The International Thermonuclear Experimental Reactor (ITER), an international collaboration on a fusion test reactor, has delayed its first operations to 2034…nearly half a century after the project was first envisioned in 1986 and nine years after the most recent target start date.
The delay also adds €5B ($5.4B) to an already swollen price tag, bringing the total projected cost to ~€25B ($27.1B).
The project’s leadership says the delay will allow for more systems in place by the time testing begins, enabling more complex operations.

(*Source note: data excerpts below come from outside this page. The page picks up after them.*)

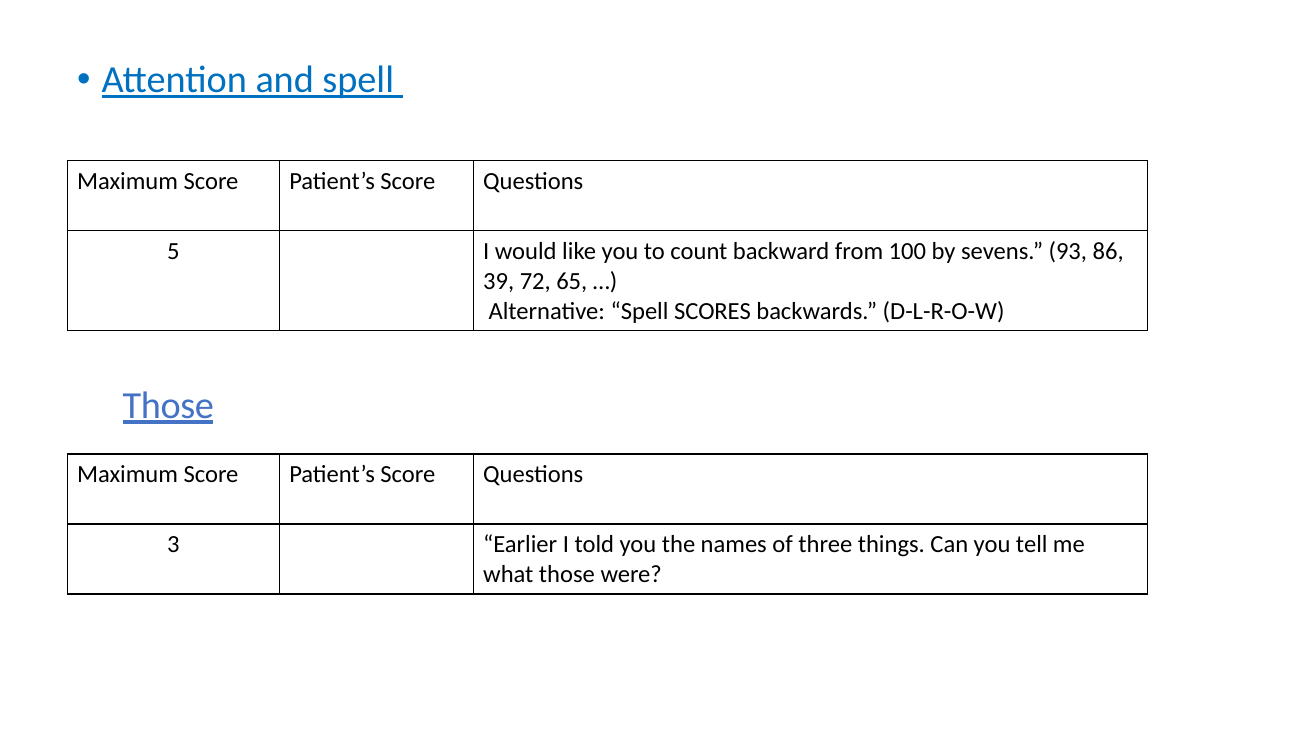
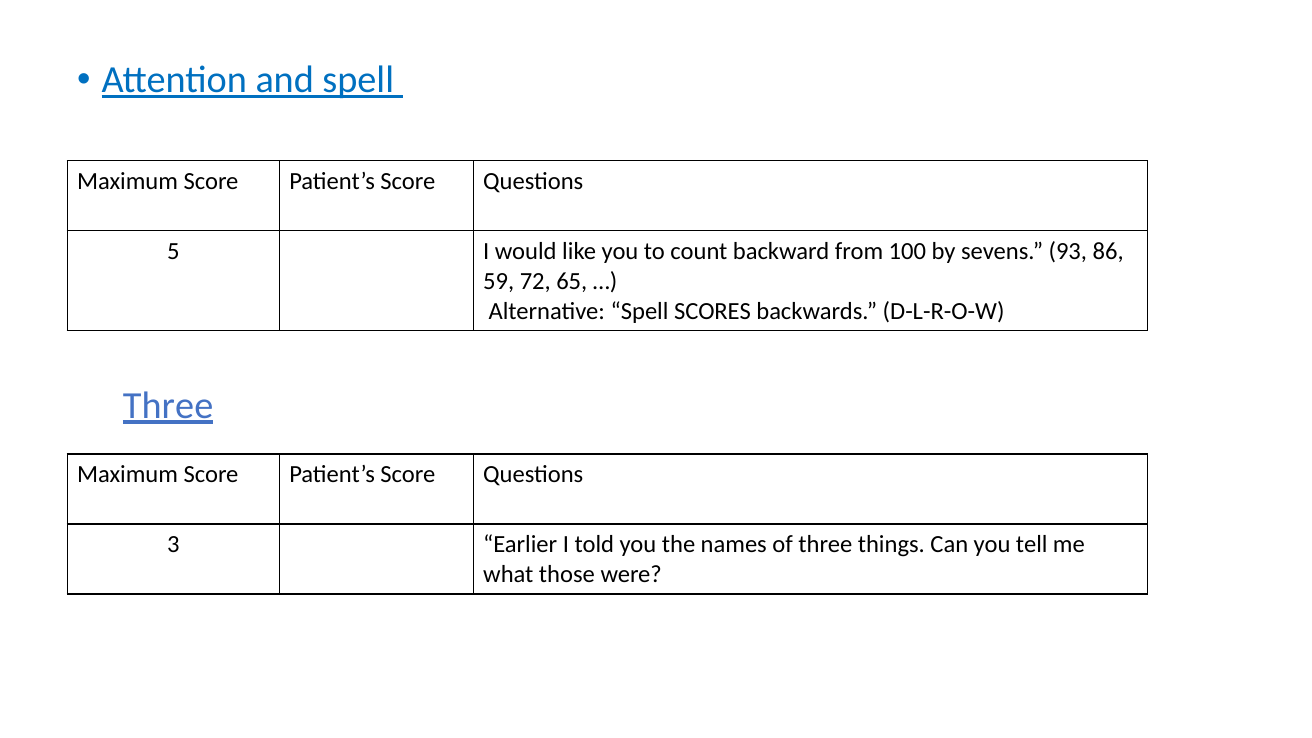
39: 39 -> 59
Those at (168, 405): Those -> Three
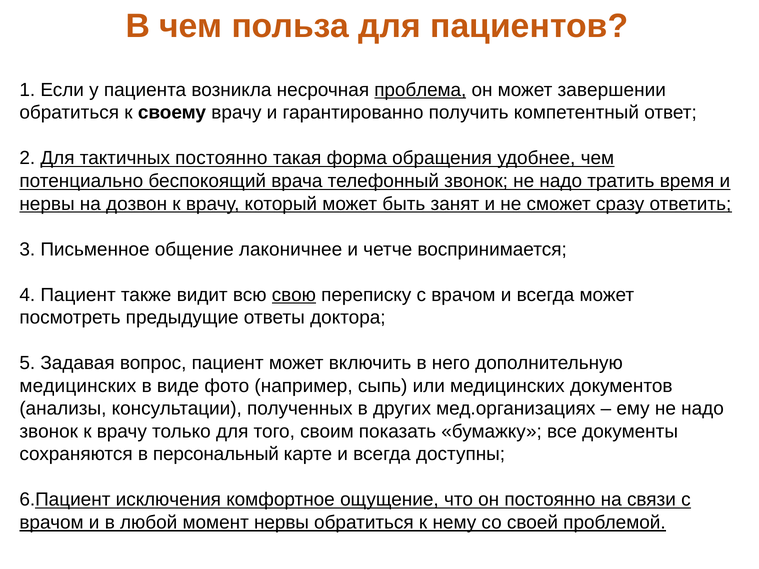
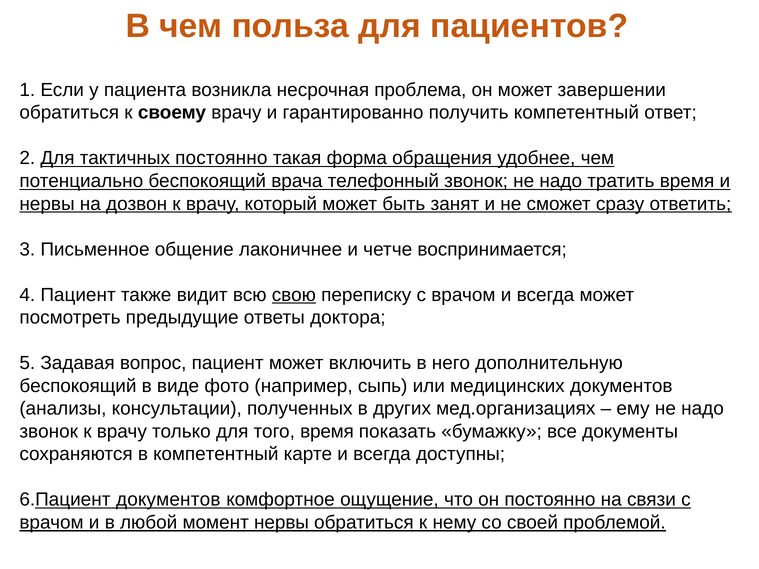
проблема underline: present -> none
медицинских at (78, 386): медицинских -> беспокоящий
того своим: своим -> время
в персональный: персональный -> компетентный
исключения at (168, 500): исключения -> документов
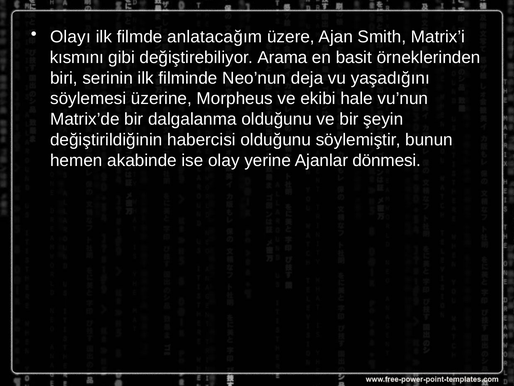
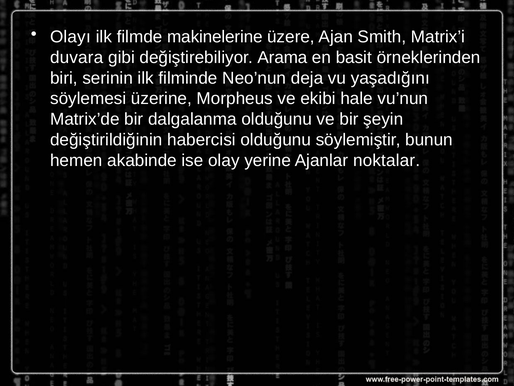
anlatacağım: anlatacağım -> makinelerine
kısmını: kısmını -> duvara
dönmesi: dönmesi -> noktalar
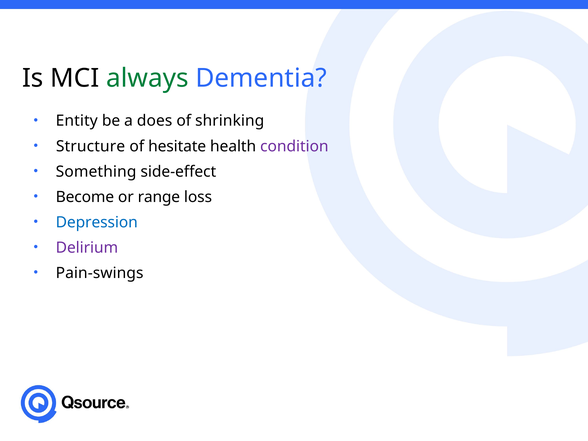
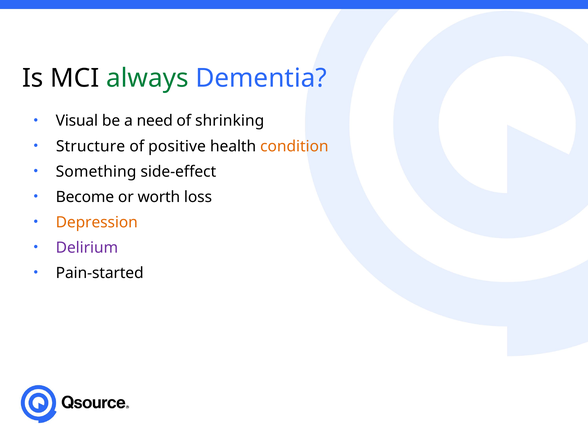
Entity: Entity -> Visual
does: does -> need
hesitate: hesitate -> positive
condition colour: purple -> orange
range: range -> worth
Depression colour: blue -> orange
Pain-swings: Pain-swings -> Pain-started
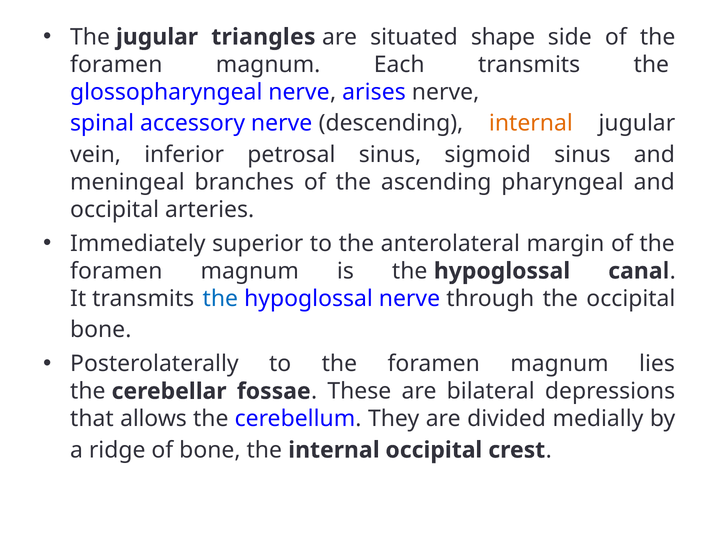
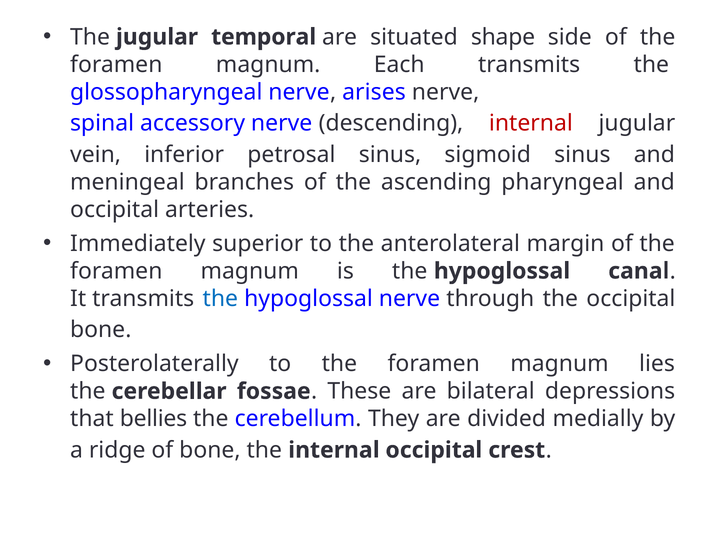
triangles: triangles -> temporal
internal at (531, 123) colour: orange -> red
allows: allows -> bellies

“In the new plan we will start by performing real research with plasma, leading to the demonstration of integrated commissioning at full magnetic energy and current,” ITER Director-General Pietro Barabaschi said in a press conference last week.
A long time coming: This is not the first time ITER has been delayed by a long shot, but it is the biggest single setback. Since its conception, the project has had its fair share of trials and tribulations:
- The first version, whose design was approved in 1997, was a €10B project planned to achieve fusion ignition.
- It was then redesigned as a €5B machine that wouldn’t reach ignition, and construction began in 2007 with a 2016 target start date.
- By 2016, there was no reactor in sight. The consortium set a new goal of first plasma by 2025—which would mean full plasma in 2033 and first deuterium-tritium reaction in 2035—and the cost had increased to an estimated €20B.
The new plan: The ultimate test goals for the reactor are staying the same. ITER is expected to demonstrate industrial-level systems integration, achieve Q≥10, and reach 400-second pulses. In the new plan, though, the first operations will start with a more complete machine, meaning less downtime for construction between first plasma and the first D-T reaction.
- ITER now plans to start ops in 2034, reach full plasma in 2036, and start D-T operation in 2039.
The commercial race: While ITER is taking its time, other players are racing toward working commercial fusion at a much faster rate. Commonwealth Fusion Systems, for one, plans to achieve first plasma in its SPARC tokamak by the end of 2026.